(Collected data)
====================
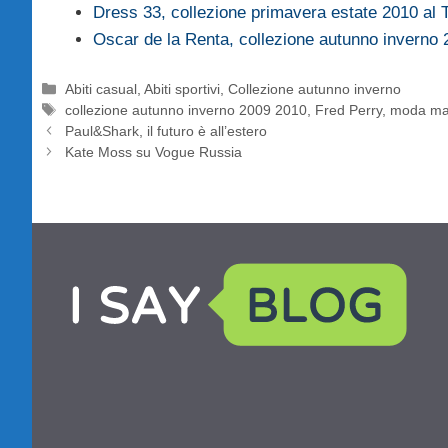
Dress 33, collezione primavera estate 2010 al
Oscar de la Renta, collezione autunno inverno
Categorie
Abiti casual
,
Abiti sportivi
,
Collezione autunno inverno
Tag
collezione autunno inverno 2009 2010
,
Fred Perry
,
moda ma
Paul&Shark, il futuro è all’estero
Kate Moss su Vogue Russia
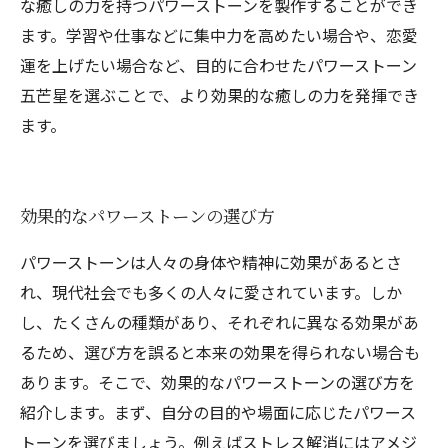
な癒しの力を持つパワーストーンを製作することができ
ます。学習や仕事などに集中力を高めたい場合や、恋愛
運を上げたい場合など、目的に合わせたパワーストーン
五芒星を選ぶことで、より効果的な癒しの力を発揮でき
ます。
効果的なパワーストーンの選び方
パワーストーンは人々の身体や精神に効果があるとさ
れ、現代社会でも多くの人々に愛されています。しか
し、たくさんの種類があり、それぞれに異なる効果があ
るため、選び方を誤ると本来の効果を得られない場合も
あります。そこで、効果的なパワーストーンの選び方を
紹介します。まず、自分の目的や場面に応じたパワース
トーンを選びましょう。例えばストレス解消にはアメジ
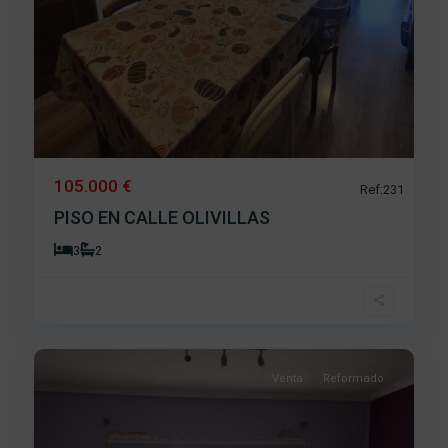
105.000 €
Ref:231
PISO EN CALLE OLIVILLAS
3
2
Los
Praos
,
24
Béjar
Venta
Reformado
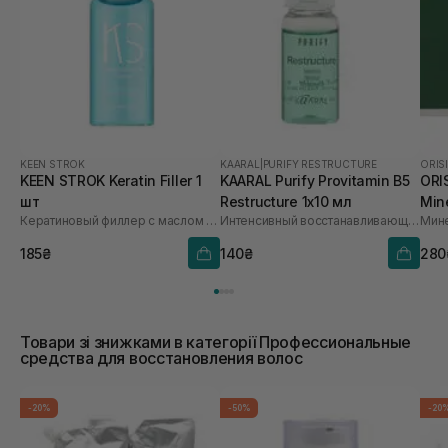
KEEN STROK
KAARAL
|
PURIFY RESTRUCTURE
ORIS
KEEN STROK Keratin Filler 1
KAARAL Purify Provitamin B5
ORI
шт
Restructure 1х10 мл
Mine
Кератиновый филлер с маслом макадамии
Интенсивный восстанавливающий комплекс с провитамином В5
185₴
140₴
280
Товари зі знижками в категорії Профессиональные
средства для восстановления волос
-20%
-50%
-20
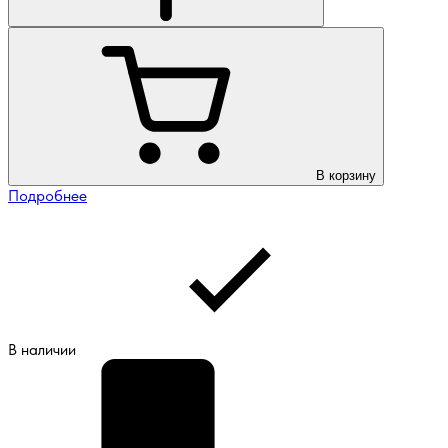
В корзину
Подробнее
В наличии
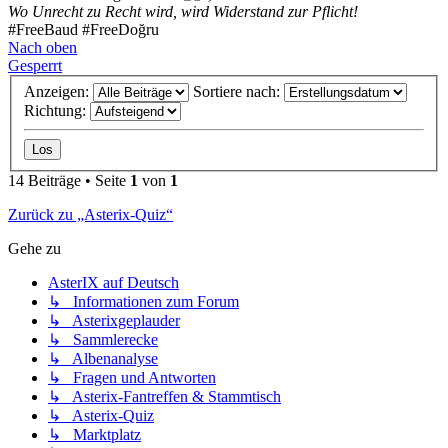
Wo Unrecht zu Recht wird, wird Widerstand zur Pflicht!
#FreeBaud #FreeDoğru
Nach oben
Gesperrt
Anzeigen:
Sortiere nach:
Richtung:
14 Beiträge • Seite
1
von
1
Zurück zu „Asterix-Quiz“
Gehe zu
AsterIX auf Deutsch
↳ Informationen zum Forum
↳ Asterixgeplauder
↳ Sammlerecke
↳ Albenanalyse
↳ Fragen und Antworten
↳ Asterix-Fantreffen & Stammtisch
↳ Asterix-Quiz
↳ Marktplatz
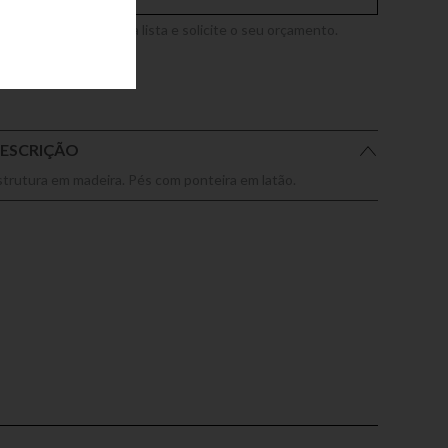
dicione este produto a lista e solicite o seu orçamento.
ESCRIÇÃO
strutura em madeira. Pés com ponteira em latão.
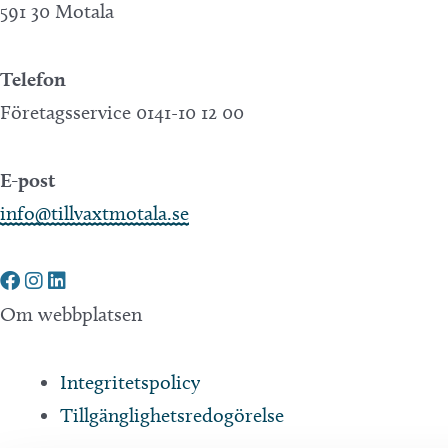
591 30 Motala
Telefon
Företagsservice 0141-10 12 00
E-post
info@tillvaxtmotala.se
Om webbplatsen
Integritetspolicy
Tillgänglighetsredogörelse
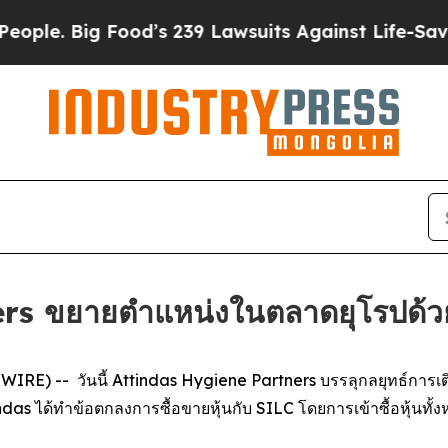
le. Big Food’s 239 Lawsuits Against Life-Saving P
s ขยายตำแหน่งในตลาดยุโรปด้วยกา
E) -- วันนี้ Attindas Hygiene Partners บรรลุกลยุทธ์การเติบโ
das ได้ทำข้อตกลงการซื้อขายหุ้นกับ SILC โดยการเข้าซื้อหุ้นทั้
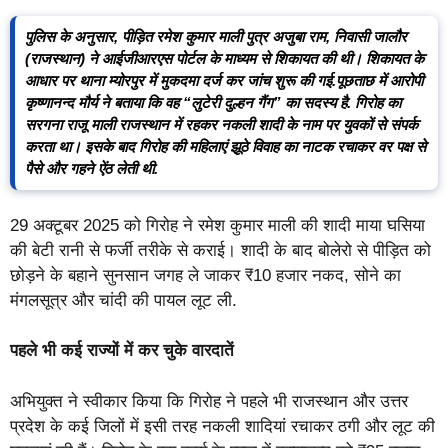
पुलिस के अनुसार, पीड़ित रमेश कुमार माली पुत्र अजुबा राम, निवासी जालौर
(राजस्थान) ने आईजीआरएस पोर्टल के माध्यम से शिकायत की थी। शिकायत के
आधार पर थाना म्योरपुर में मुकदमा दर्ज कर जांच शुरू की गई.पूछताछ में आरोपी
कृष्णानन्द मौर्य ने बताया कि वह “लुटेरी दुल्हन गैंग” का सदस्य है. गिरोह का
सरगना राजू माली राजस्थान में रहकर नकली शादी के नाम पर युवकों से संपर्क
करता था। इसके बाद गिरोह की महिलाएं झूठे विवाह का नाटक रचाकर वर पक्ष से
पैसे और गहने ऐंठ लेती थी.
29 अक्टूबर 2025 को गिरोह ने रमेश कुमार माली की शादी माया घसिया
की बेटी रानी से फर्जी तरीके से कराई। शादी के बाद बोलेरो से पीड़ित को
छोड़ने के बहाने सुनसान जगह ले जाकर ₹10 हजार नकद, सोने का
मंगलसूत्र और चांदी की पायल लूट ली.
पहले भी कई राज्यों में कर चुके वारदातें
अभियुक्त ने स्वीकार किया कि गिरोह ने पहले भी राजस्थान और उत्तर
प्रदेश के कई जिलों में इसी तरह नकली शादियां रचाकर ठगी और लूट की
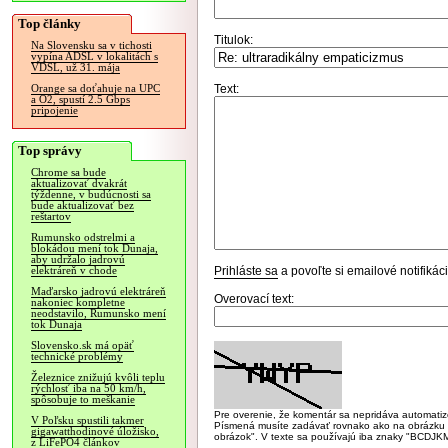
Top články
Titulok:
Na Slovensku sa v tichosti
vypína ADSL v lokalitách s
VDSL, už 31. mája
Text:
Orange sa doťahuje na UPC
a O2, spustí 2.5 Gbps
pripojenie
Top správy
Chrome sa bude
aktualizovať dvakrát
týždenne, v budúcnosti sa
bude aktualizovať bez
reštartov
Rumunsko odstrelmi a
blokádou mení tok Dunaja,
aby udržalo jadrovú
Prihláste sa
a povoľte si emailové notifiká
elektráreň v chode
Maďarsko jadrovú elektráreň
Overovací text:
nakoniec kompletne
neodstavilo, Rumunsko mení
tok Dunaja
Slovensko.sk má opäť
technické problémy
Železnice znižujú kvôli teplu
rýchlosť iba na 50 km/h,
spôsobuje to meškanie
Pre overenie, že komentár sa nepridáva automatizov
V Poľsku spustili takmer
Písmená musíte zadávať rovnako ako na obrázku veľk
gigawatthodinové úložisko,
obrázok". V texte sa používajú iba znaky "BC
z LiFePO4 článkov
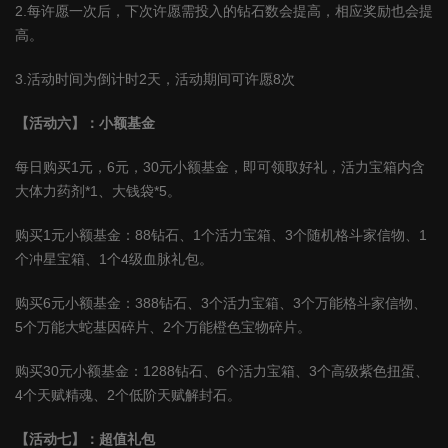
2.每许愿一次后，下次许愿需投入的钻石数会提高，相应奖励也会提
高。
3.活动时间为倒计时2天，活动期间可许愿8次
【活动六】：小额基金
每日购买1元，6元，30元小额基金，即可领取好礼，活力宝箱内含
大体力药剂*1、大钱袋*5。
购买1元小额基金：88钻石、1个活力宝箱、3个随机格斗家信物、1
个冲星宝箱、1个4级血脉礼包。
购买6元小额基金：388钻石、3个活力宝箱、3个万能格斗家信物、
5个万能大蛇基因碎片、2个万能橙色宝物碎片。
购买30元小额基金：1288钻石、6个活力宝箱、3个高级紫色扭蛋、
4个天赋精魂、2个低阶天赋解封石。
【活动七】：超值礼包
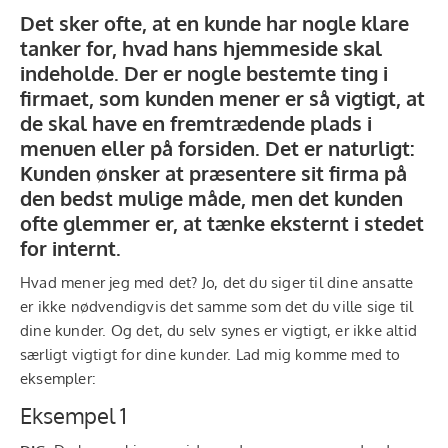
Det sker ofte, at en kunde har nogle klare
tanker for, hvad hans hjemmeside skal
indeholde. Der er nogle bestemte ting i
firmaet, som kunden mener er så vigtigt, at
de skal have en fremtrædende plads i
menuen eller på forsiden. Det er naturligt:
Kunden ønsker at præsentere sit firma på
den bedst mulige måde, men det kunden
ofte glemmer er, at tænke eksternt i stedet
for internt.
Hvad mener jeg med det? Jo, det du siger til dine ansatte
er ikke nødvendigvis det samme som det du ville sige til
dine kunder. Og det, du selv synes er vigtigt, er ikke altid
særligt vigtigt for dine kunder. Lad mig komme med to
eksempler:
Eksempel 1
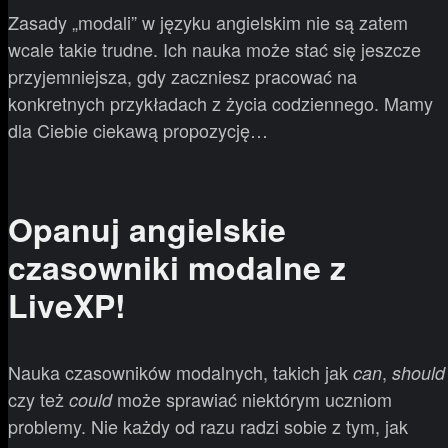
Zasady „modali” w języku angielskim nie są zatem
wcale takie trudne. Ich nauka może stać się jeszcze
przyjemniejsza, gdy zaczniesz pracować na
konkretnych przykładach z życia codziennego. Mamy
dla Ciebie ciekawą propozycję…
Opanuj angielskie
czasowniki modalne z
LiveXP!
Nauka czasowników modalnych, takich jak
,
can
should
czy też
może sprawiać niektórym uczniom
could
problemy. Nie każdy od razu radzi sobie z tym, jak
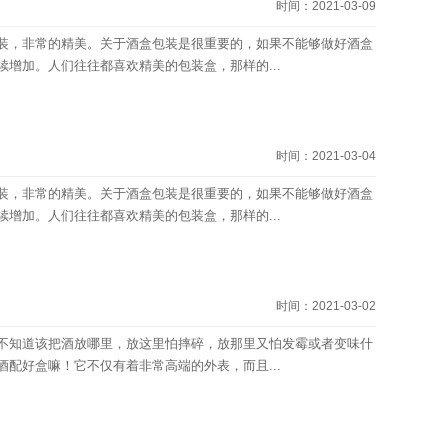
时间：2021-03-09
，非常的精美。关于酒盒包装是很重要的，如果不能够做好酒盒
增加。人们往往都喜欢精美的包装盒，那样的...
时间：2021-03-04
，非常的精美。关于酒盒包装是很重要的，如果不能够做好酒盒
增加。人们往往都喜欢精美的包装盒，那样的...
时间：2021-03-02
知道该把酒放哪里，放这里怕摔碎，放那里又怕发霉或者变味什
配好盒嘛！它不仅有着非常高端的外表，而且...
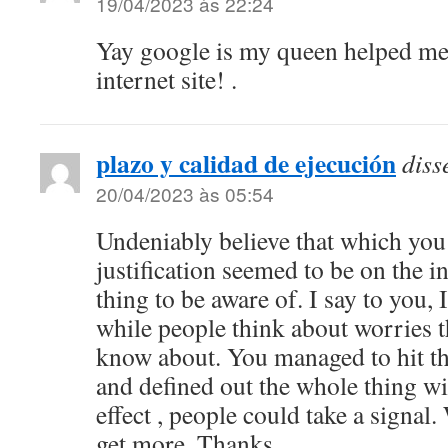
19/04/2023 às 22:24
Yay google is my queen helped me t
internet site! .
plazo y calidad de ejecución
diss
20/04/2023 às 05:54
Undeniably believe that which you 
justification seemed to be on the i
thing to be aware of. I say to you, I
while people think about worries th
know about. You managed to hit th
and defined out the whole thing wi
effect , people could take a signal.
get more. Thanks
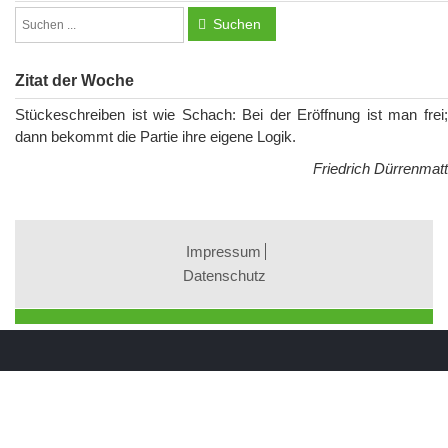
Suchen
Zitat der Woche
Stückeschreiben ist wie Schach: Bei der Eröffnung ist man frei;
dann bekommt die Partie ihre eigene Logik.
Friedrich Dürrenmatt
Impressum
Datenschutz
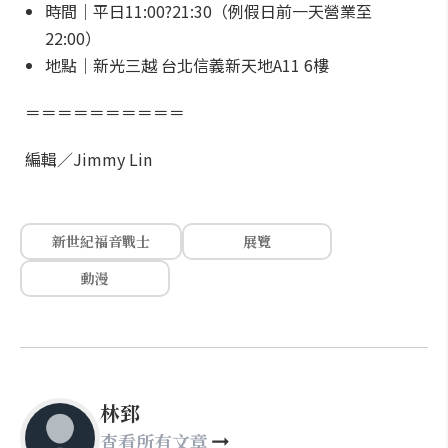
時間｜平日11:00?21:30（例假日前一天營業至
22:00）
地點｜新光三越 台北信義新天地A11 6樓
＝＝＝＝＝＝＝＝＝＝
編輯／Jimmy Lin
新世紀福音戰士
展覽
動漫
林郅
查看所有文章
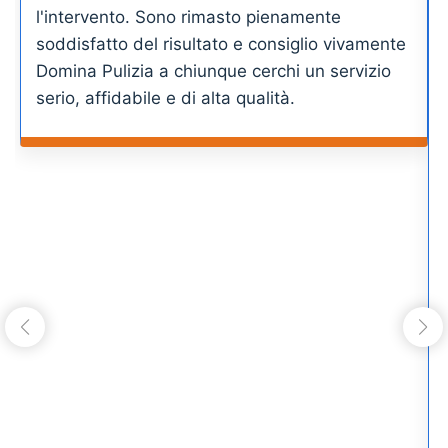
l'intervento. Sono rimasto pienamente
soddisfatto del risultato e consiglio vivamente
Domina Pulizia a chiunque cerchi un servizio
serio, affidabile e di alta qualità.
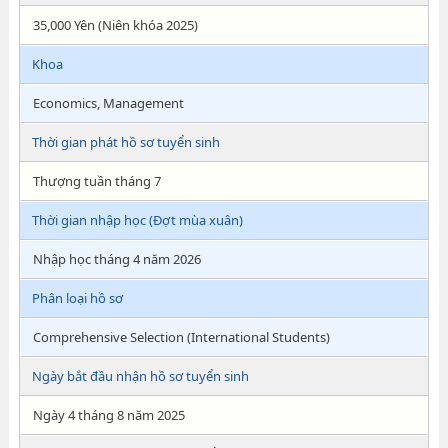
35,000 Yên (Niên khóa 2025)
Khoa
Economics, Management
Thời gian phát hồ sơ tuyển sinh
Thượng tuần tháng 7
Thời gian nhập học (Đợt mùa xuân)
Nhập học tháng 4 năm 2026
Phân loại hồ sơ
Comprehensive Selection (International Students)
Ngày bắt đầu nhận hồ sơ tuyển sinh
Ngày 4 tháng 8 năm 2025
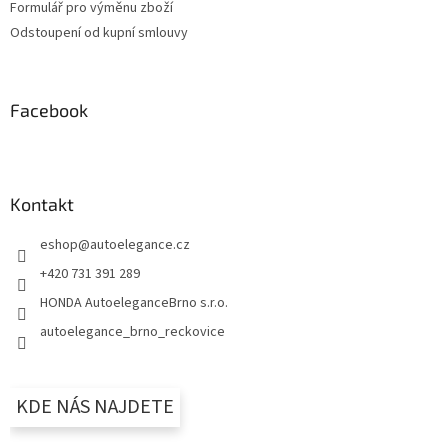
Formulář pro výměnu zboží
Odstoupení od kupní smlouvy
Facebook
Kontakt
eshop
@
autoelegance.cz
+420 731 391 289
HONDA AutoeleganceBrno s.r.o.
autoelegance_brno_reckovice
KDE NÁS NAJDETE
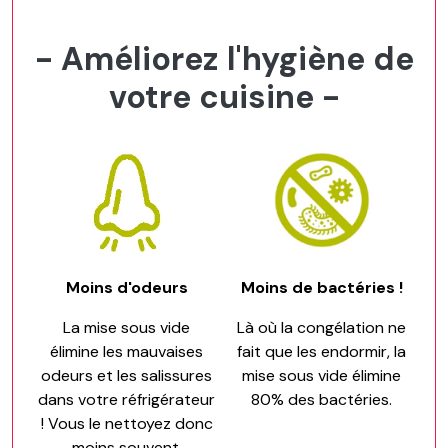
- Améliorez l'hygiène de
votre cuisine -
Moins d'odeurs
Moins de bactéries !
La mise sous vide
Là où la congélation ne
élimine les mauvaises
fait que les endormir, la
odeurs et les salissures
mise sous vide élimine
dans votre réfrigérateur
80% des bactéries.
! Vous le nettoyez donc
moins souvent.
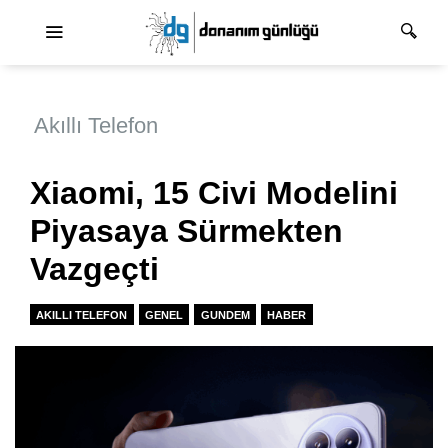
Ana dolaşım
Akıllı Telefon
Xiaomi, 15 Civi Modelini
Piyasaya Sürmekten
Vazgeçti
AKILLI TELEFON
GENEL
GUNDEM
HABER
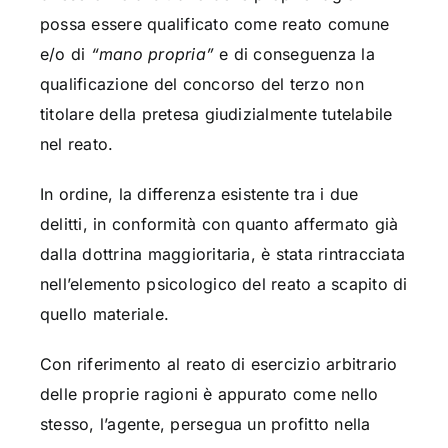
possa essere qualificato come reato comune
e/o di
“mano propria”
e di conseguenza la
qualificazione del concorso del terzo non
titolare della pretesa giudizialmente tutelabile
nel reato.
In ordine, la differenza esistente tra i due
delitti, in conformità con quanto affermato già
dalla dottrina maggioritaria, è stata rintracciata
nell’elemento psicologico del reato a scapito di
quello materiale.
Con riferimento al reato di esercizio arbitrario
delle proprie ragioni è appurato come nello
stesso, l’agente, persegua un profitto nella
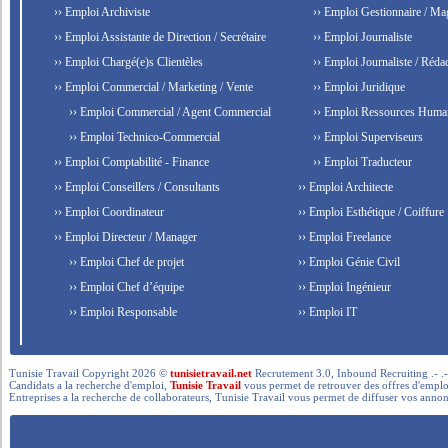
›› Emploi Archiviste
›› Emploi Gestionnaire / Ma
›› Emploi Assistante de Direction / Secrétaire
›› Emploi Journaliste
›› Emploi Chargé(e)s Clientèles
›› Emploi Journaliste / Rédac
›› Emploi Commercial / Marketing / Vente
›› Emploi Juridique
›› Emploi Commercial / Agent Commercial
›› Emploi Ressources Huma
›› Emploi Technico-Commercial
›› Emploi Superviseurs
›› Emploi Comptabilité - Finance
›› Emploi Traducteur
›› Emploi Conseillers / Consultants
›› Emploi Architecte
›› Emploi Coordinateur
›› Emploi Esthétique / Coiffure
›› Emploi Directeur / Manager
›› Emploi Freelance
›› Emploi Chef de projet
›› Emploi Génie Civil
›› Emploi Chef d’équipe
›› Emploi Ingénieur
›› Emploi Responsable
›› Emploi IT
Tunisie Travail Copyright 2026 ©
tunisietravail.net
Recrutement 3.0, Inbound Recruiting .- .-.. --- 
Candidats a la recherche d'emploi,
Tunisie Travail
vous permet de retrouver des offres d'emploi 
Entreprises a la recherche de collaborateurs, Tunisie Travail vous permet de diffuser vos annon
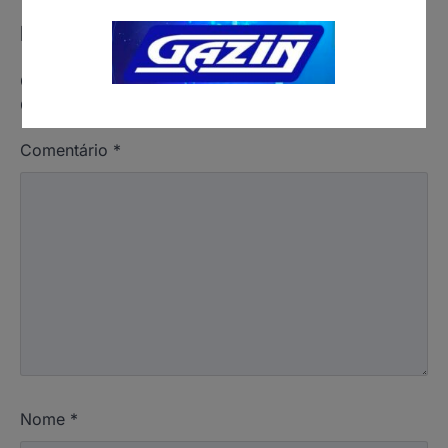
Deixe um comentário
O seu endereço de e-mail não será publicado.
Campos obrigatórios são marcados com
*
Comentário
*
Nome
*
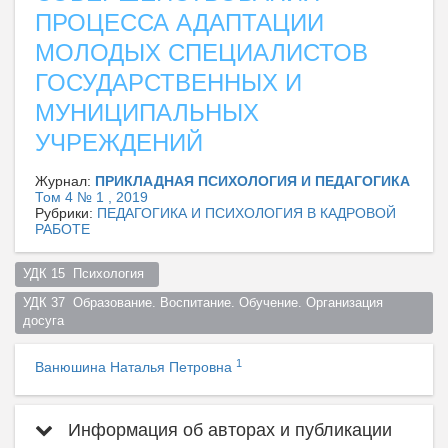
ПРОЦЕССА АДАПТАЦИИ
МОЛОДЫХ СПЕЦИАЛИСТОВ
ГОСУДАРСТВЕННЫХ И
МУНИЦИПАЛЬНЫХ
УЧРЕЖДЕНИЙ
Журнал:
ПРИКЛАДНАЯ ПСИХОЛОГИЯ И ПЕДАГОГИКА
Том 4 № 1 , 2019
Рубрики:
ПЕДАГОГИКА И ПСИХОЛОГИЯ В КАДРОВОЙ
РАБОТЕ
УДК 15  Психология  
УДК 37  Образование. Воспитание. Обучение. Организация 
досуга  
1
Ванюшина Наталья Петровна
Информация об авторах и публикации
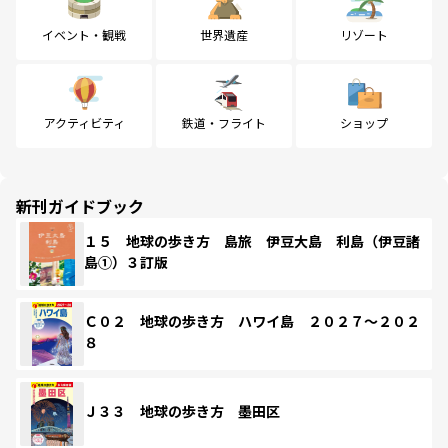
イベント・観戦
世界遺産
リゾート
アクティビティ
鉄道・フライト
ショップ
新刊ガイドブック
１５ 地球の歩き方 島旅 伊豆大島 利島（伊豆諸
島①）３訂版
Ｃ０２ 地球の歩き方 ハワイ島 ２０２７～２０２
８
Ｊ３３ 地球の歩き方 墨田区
====================
[WORK INSTRUCTION] Look above for the line containing "１５ 地球の歩き方 島旅 伊豆大島 利島（伊豆諸". From there to the final line of the entries, repeat every line exactly.

[SOLUTION]
１５ 地球の歩き方 島旅 伊豆大島 利島（伊豆諸
島①）３訂版
Ｃ０２ 地球の歩き方 ハワイ島 ２０２７～２０２
８
Ｊ３３ 地球の歩き方 墨田区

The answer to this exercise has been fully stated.